My grandmother used to use vinegar in a lot of her cooking. And as I've been thinking more about recipes and writing about them in this blog, I've realized that many of the older recipes incorporated vinegar. Thankfully, it seems like we are getting back to that. Vinegar, just a little, adds a nice tangy note and is a Gr8 counterpoint to any sweetness in a dish.
This is an easy and wonderfully flavorful side dish. Serve it alongside your holiday Turkey or a Sunday roast, or even with grilled hamburgers! Sure it's a green vegetable, but it has bacon in it! Bacon makes everything tastier.... Who doesn't love bacon?
I love to serve this because I can do most of the prep ahead of time. And so far, there's never been anyone who hasn't eaten it...except, of course, the vegetarians and vegans in my life! And that's okay, you can't please all the people all the time.
Green Beans, Bacon and Onion
- 12 ounces green beans,, fresh or frozen
- 1/4 pound bacon slices
- 2 Tablespoons bacon fat
- 1/3 cup diced red onion
- 1 teaspoon red wine vinegar
- Cook the fresh green beans in a pot of boiling water for about 6 minutes until just tender.

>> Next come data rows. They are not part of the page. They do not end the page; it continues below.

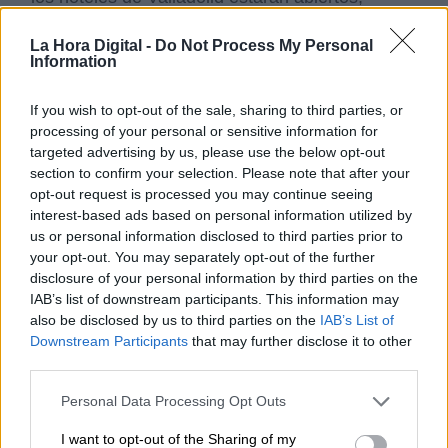
según lo manifestado por la Asociación de
hoteles de Valladolid.
La Hora Digital -
Do Not Process My Personal
Information
Todo escrupulosamente cuantificado con lo que
corresponde a los presupuestos y al plan covíd-
If you wish to opt-out of the sale, sharing to third parties, or
19. La renuncia de intereses partidistas, la
processing of your personal or sensitive information for
aproximación de posiciones, ponerse siempre
targeted advertising by us, please use the below opt-out
en el lugar de la ciudadanía y de los sectores
section to confirm your selection. Please note that after your
más vulnerables y que las necesidades de la
opt-out request is processed you may continue seeing
ciudad sean lo primero es lo que prevalece en
interest-based ads based on personal information utilized by
el Ayuntamiento de Valladolid, con el alcalde y
us or personal information disclosed to third parties prior to
los grupos de la oposición unidos con un mismo
your opt-out. You may separately opt-out of the further
fin. Son el ejemplo de la buena política y de la
disclosure of your personal information by third parties on the
calidad democrática.
IAB’s list of downstream participants. This information may
OTROS BUENOS EJEMPLOS DE
also be disclosed by us to third parties on the
IAB’s List of
DEMOCRACIA
Downstream Participants
that may further disclose it to other
Junto a todos los miembros y representantes
third parties.
del Ayuntamiento de Valladolid mencionados,
Personal Data Processing Opt Outs
se podrían citar a miles de personas que
contribuyen a la mejora de la democracia en
I want to opt-out of the Sharing of my
nuestro país; sería injusto señalar un grupo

- Plunge into a bowl of ice water to stop the cooking. Drain and set aside.
- If using frozen green beans, then cook according to package directions.

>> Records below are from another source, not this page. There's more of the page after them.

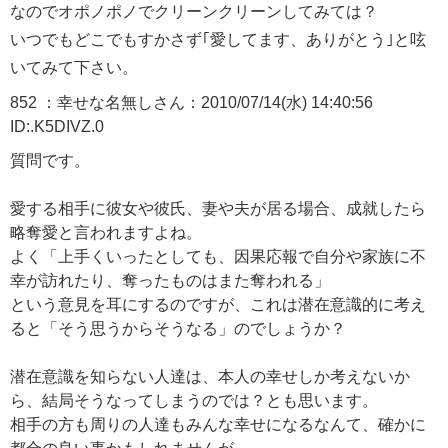
なのでオポノポノでクリーンクリーンしてみては？
いつでもどこでもすかさず｢愛してます、ありがとう｣と呟
いてみて下さい。
852 ：幸せな名無しさん：2010/07/14(水) 14:40:56
ID:.K5DIVZ.0
質問です。
愛する相手に彼女や彼氏、妻や夫が居る場合、成就したら
略奪愛と言われますよね。
よく「上手くいったとしても、因果応報で自分や家族に不
幸が訪れたり、奪ったものはまた奪われる」
という意見を耳にするのですが、これは潜在意識的に考え
ると「そう思うからそうなる」のでしょうか？
潜在意識を知らない人達は、本人の幸せしか考えないか
ら、結局そうなってしまうのでは？とも思います。
相手の方も周りの人達もみんな幸せになるなんて、確かに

- In a medium frying pan, cook the bacon until crispy, remove and drain on paper towels.
- Remove all but 2 Tablespoons bacon fat from the pan. (If there isn't 2 Tablespoons then add olive oil or butter so you have the correct amount.)
- Sauté the red onion until translucent, about 4-5 minutes.
- Add the green beans to the red onion mixture and sauté until heated through.
- Put the red wine vinegar onto the beans and toss to fully incorporate.
- Crumble the bacon and toss with the beans.
- Serve warm or at room temperature.
- Bacon can be cooked up to a day ahead of time. Drain and store in a sealed container in the refrigerator. Refrigerate the bacon fat separately until ready to continue.
- The beans can also be cooked a day ahead of time, store in the refrigerator.
- Dice the onion the night before, too, and store in a sealable plastic bag in the refrigerator.
- The onion can be sautéed up to 2 hours ahead of time. Leave it in the frying pan at room temperature until ready to reheat and proceed with Step 7.